Starting this week, private health insurers are prohibited from providing benefits for a number of natural therapies. This includes aromatherapy, Western herbalism, homeopathy, naturopathy, pilates, reflexology, Rolfing (soft tissue manipulation), Shiatsu, tai chi, yoga, and half a dozen others.
The goal of these changes is to stop taxpayers subsidising these therapies. But the way the changes have been legislated will have a lot of unintended consequences.
Why were some therapies removed?
The therapies were removed after a 2013 government review couldn’t find significant evidence for the clinical effectiveness for these therapies.
Based on the review, a ministerial committee concluded these therapies should no longer attract taxpayer subsidies as part of private health insurance.
Taxpayers subsidise natural therapies via the private health insurance rebate, which covers around 25% of the cost of premiums.

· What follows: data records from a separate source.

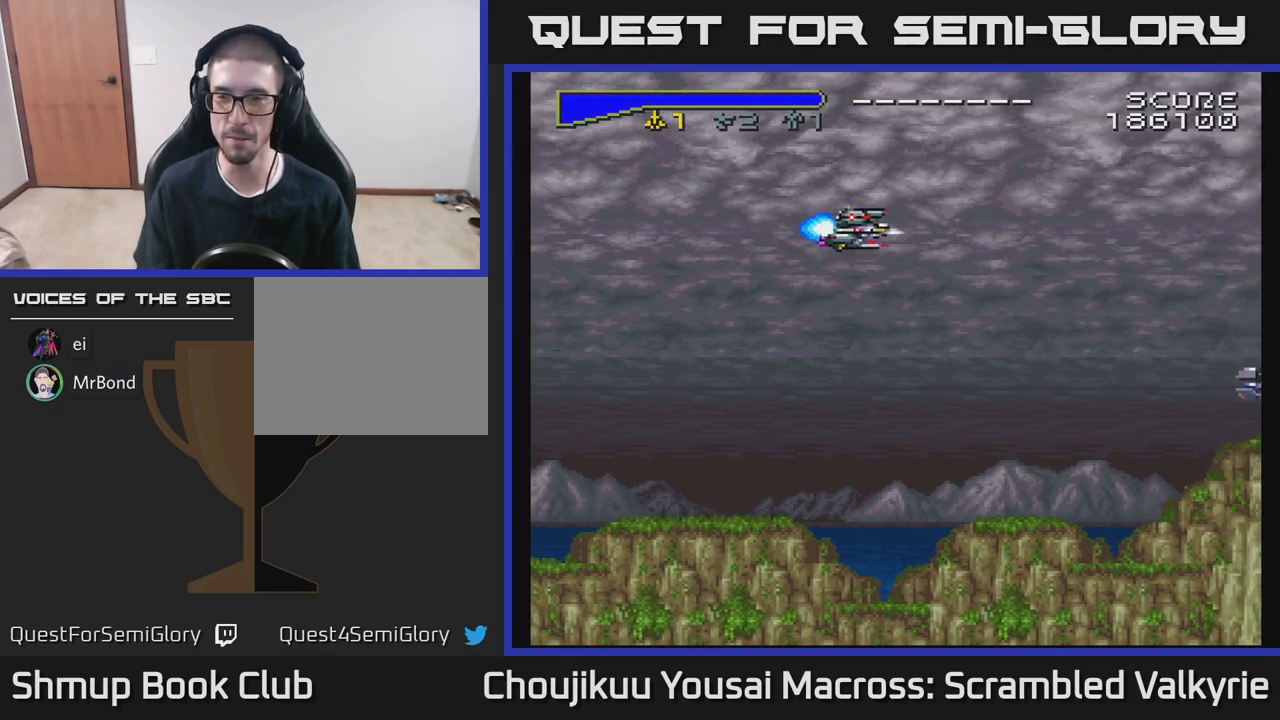
{"buttons": ["A", "DPAD_DOWN"], "events": [[133, "DPAD_LEFT", "up"], [133, "DPAD_UP", "up"], [300, "DPAD_DOWN", "down"]]}
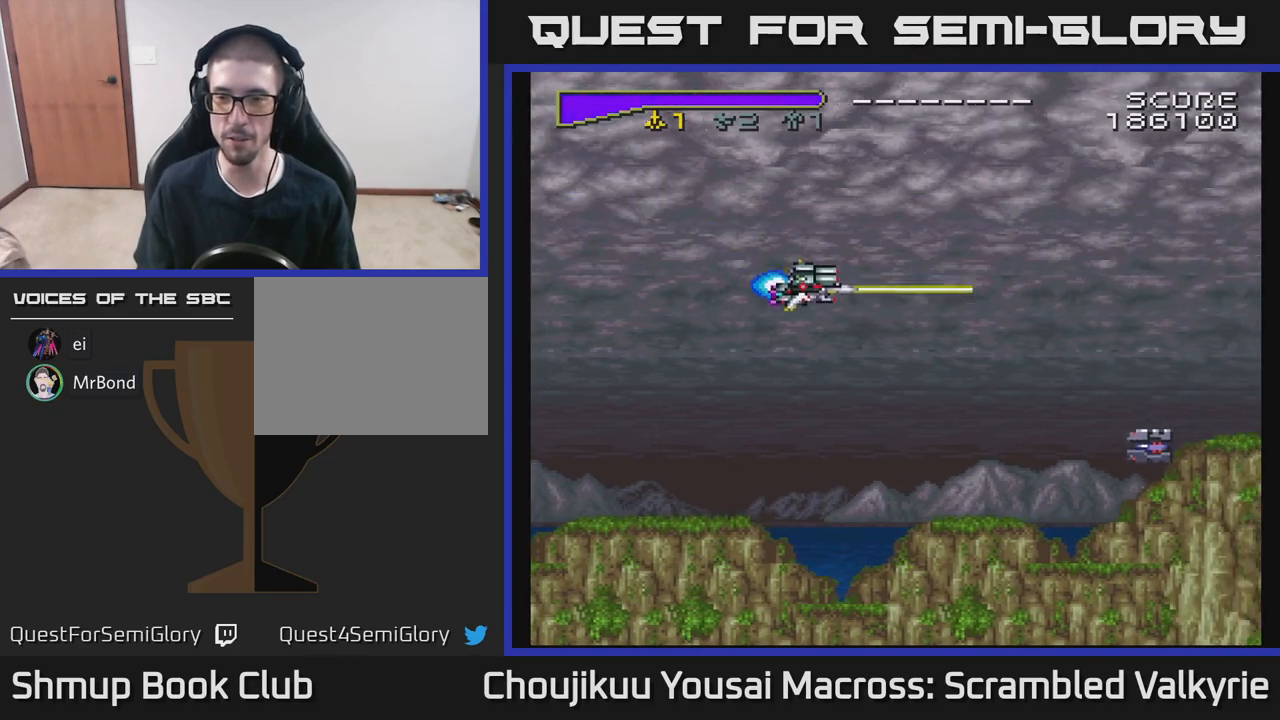
{"buttons": ["A", "DPAD_DOWN"], "events": [[367, "DPAD_DOWN", "up"], [483, "DPAD_DOWN", "down"]]}
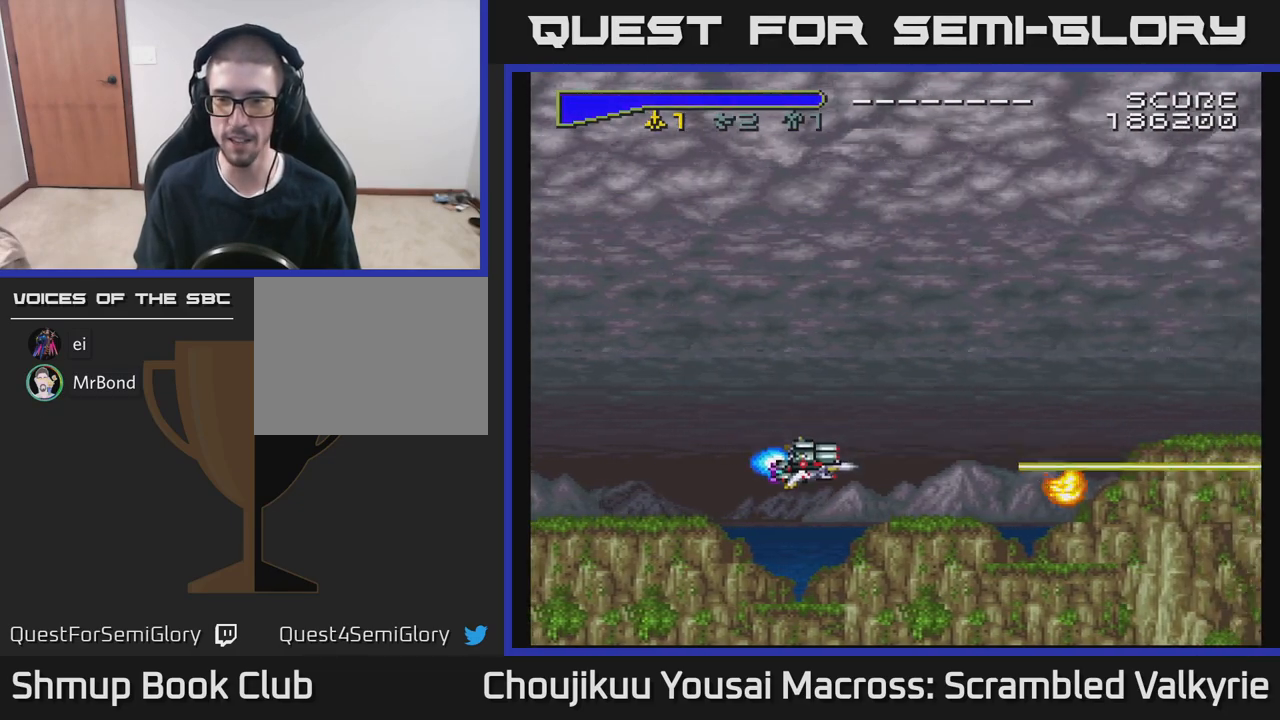
{"buttons": ["A", "DPAD_UP"], "events": [[83, "DPAD_DOWN", "up"], [200, "DPAD_UP", "down"]]}
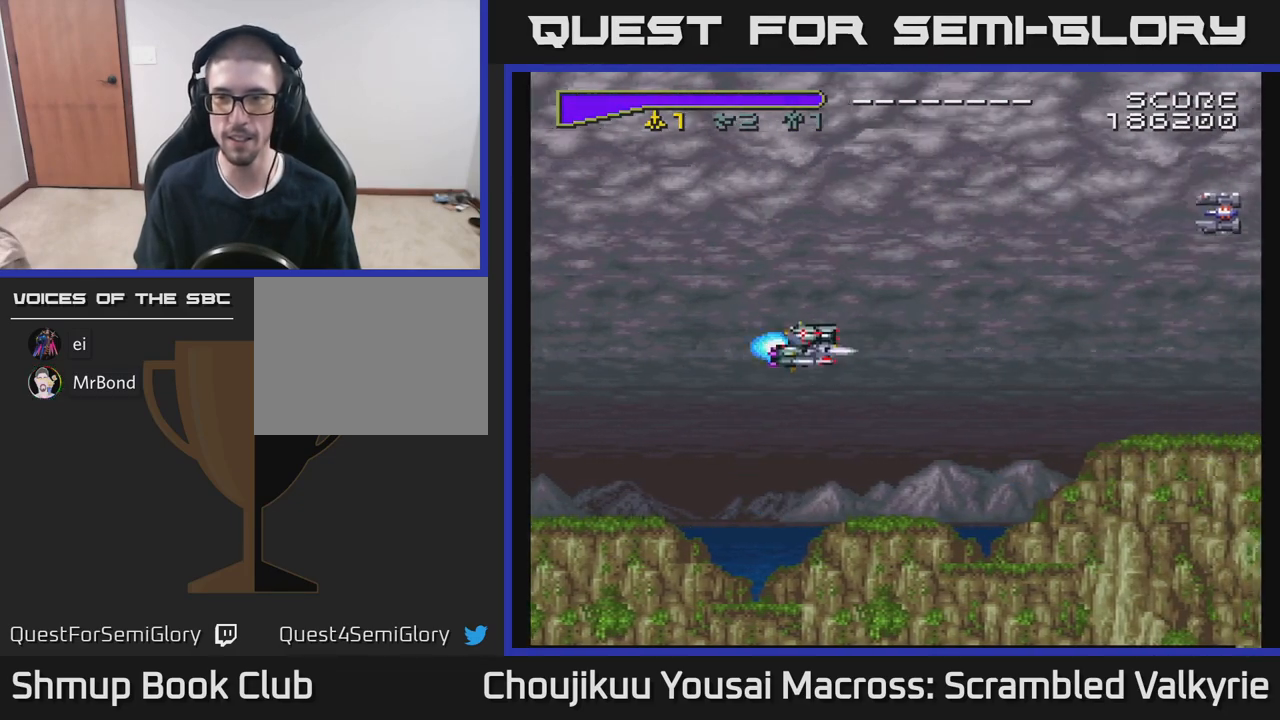
{"buttons": ["A", "DPAD_DOWN", "DPAD_RIGHT"], "events": [[417, "DPAD_RIGHT", "down"], [433, "DPAD_UP", "up"], [500, "DPAD_DOWN", "down"]]}
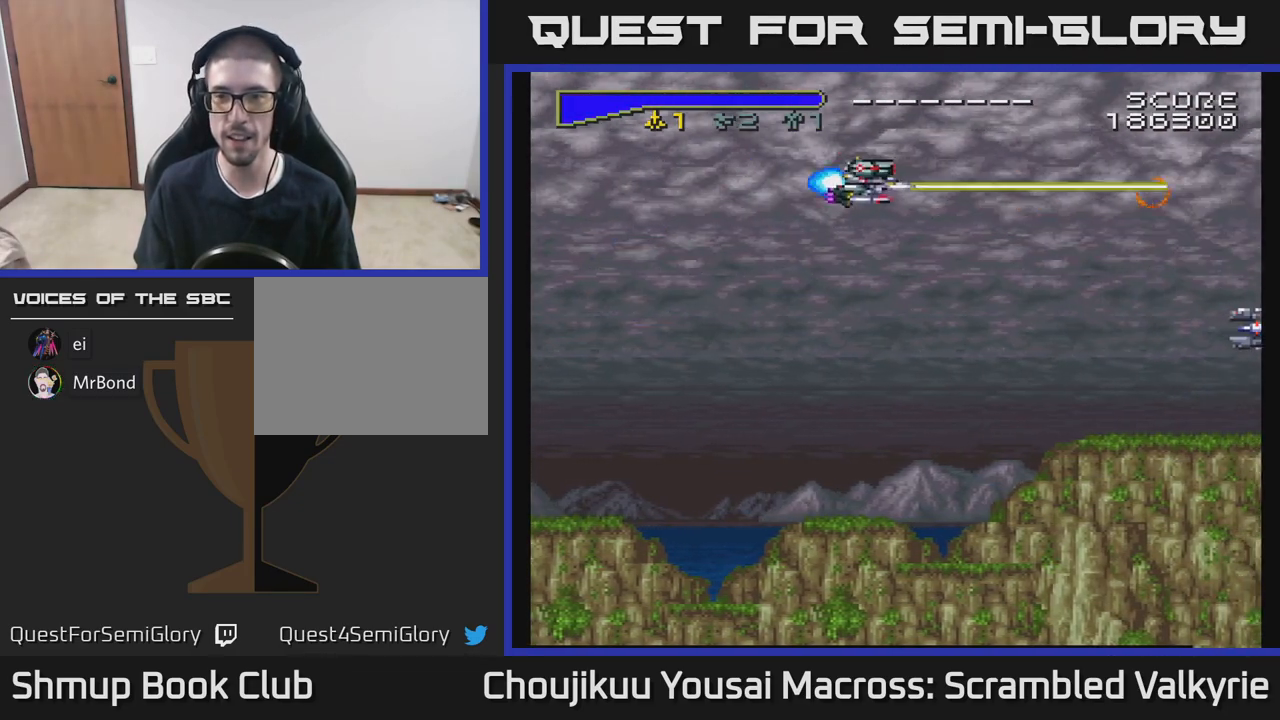
{"buttons": ["A", "DPAD_DOWN"], "events": [[267, "DPAD_RIGHT", "up"], [383, "DPAD_DOWN", "up"], [400, "DPAD_LEFT", "down"], [483, "DPAD_DOWN", "down"], [483, "DPAD_LEFT", "up"]]}
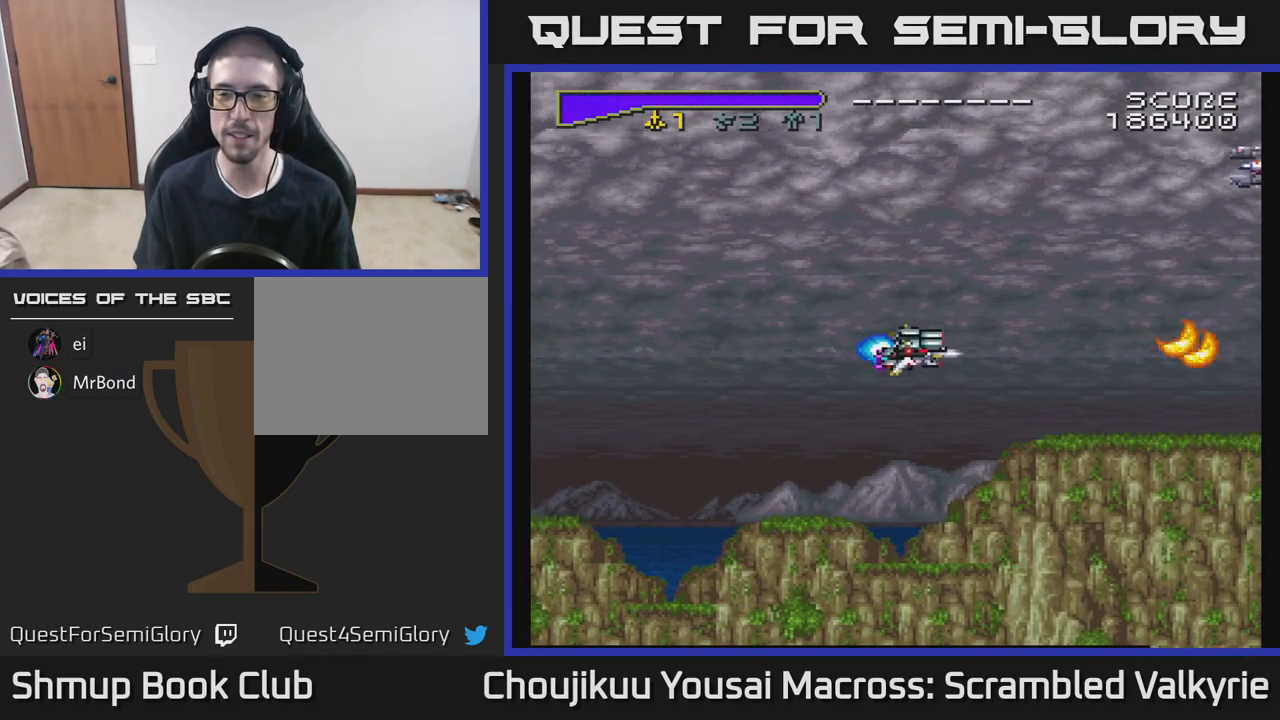
{"buttons": ["A", "DPAD_UP"], "events": [[83, "DPAD_DOWN", "up"], [133, "DPAD_LEFT", "down"], [250, "DPAD_LEFT", "up"], [317, "DPAD_UP", "down"]]}
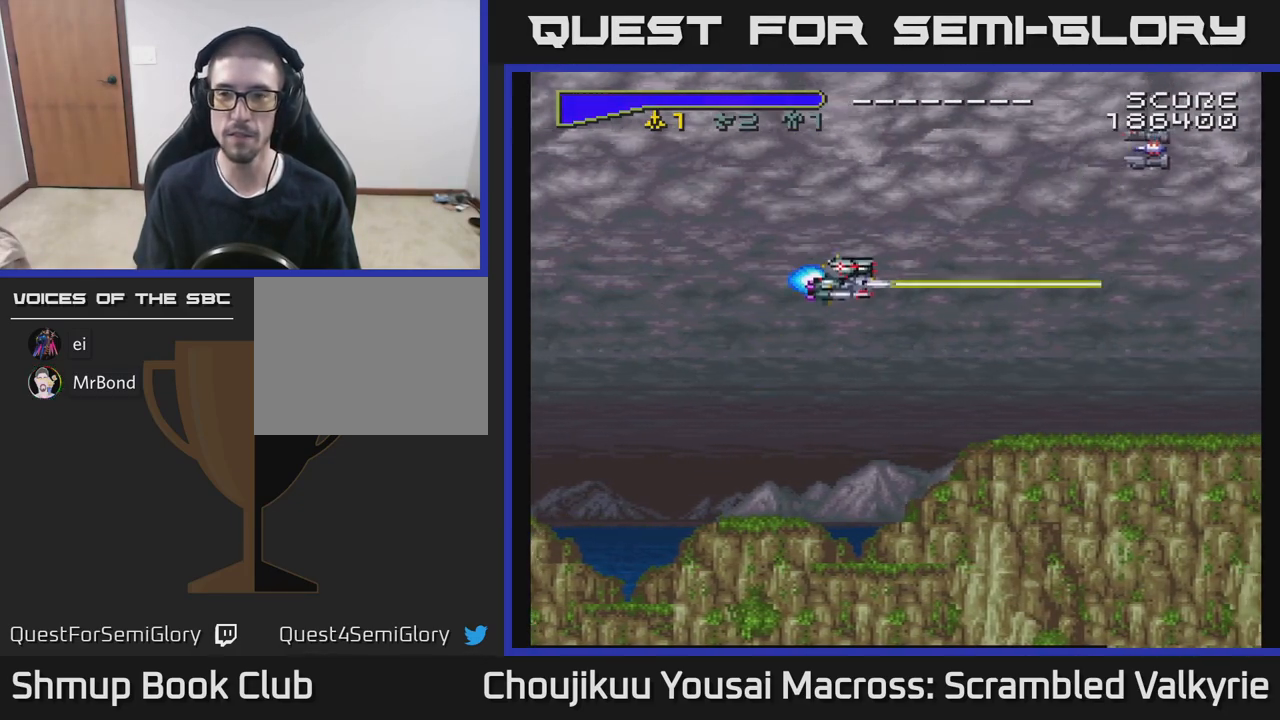
{"buttons": ["A", "DPAD_DOWN"], "events": [[333, "DPAD_UP", "up"], [483, "DPAD_DOWN", "down"]]}
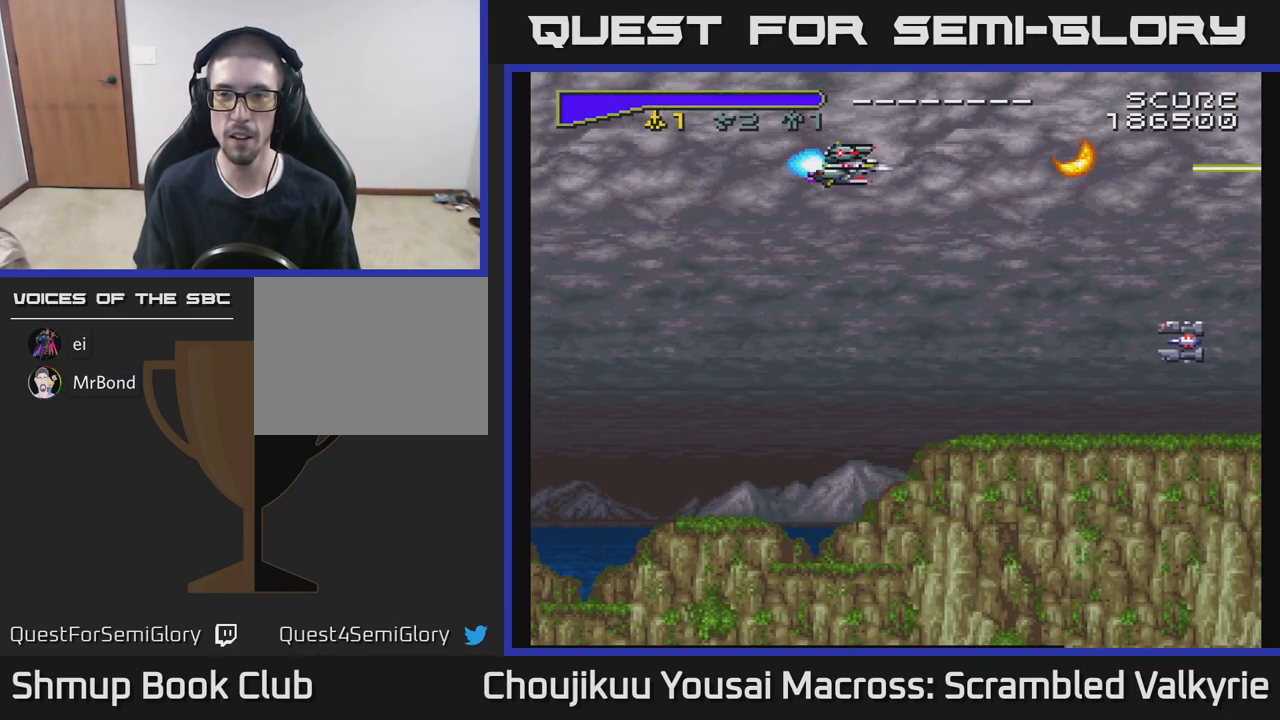
{"buttons": ["A"], "events": [[450, "DPAD_DOWN", "up"]]}
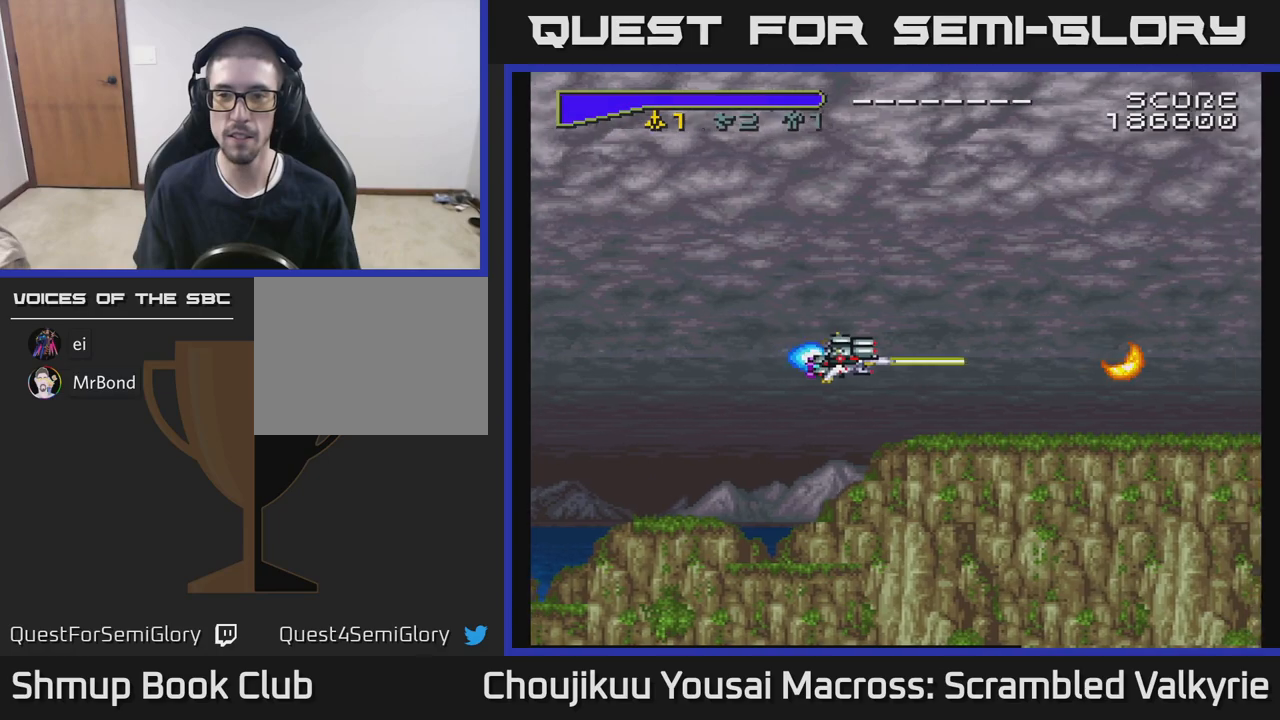
{"buttons": [], "events": [[133, "DPAD_UP", "down"], [217, "A", "up"], [283, "DPAD_RIGHT", "down"], [317, "DPAD_UP", "up"], [450, "DPAD_RIGHT", "up"]]}
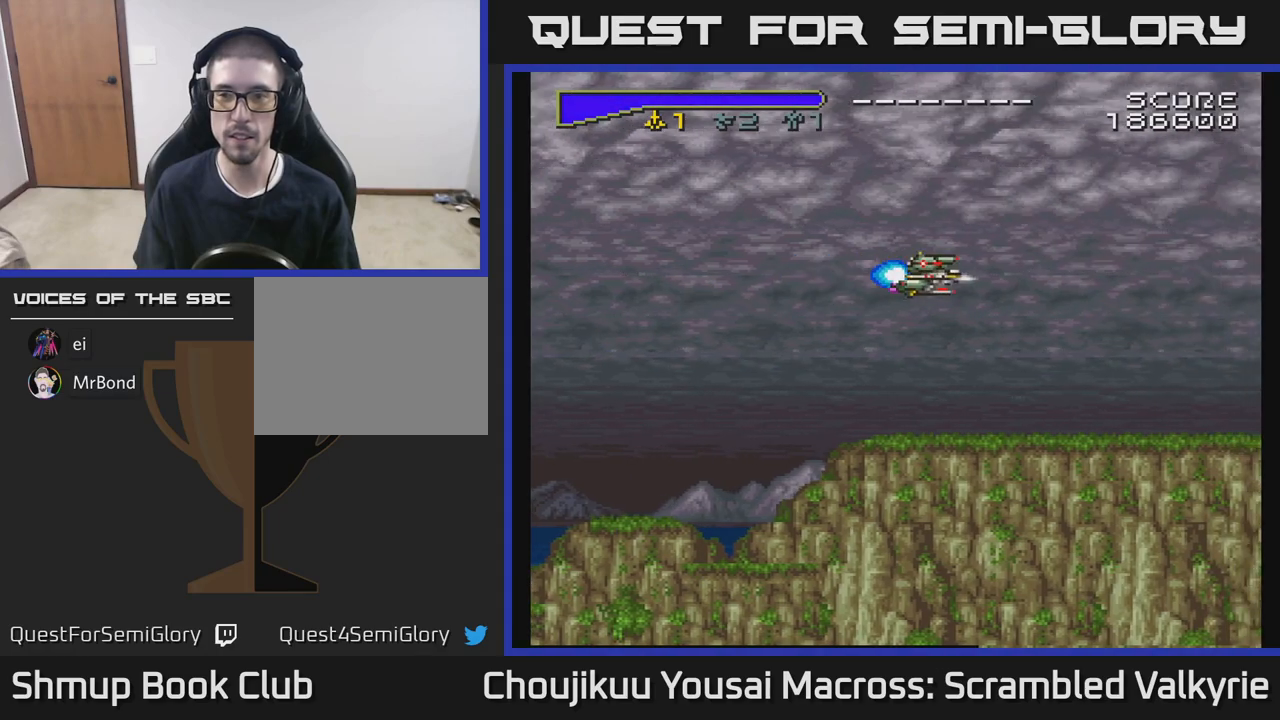
{"buttons": [], "events": []}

This rebate itself is controversial. It costs the government around $6bn a year and many experts have questioned whether it’s an effective use of taxpayer funds.
However, current government policy is to subsidise premiums. So ensuring taxpayer funds are focused on therapies that work is a worthy goal.
How does the legislation prohibit therapies?
Government subsidies for private health insurance premiums are governed by legislation, with practical considerations fleshed out in regulations. Exclusions from government subsidies would usually be incorporated into these mechanisms.
Rule 3: The 16 natural therapies are defined in a list as “excluded natural therapy treatment”
Rule 8: “Excluded natural therapy treatment” is prohibited from coverage as hospital treatment
Rule 11: “Excluded natural therapy treatment” is prohibited from coverage as “general treatment” for a specific health condition.
So, what’s the problem?
The term “natural therapies” groups diverse treatments that have very little in common.
Therapies such as iridology (diagnosing health problems by looking at the iris of the eye) are not evidence-based, yet therapies such as yoga and tai chi have a reasonable (and growing) body of evidence. All three are on the list of prohibited therapies.
Chinese medicine, chiropractic and massage therapy are not on the list, and can still attract private health insurance benefits.
The 2013 review noted evidence for some of the natural therapies on the list, but excluded them because it was limited to specific conditions or situations. Evidence for the breathing technique Buteyko, for instance, was limited to asthma.
This limitation may warrant restriction of direct benefits. However, the legislation requires any bundled package of care or management program for asthma that attracts benefits to specifically exclude Buteyko, even if the insurer is not paying for Buteyko directly.
Organisations can still technically offer these services if they are completely separated clinically and administratively from reimbursable items. But the reality is this creates an almost impossible barrier. Natural therapies on this list can no longer interact, interface or integrate with reimbursable services.
The Department of Health’s private health insurance advisor admitted as much, noting it would be almost impossible for insurers – or organisations accepting insurance – to overcome barriers and offer any natural therapy services.
Had the legislation been focused on removal of subsidies there would have been few issues. But the “prohibitive list” in the legislation is highly unusual.
If therapies work, won’t they be allowed back?
The changes have a number of structural problems.
There is no formal process for updating the list as evidence evolves. This means therapies remain prohibited until legislated otherwise and other therapies cannot be added easily.
By virtue of not being included in the list, reiki and crystal healing are eligible for benefits.
Meanwhile, the review is already out of date. It examined systematic reviews published between 2008 and 2013, and did not review original research at all. Search criteria for the review were narrow and may not have reflected practice. The review excluded evidence for individual herbal medicines, for example, as it did not believe this evidence was relevant to the practice of herbalism.
Meta-analyses now show yoga to be effective in conditions such as diabetes and back pain. Yoga is now recommended as a first-line treatment for low back pain in the United Kingdom. And NATO recommends military health services use yoga for post-traumatic stress disorder and back pain.
This legislation makes similar programs almost impossible to replicate in Australia.
At the very least, the Department of Health should update the review to ensure the evidence on which they have based this decision is current.
We need an evidence-based approach to natural therapies. But these changes hamper access to therapies known to work, encourage therapies known not to work, and reduce researchers’ ability to investigate what does and doesn’t work.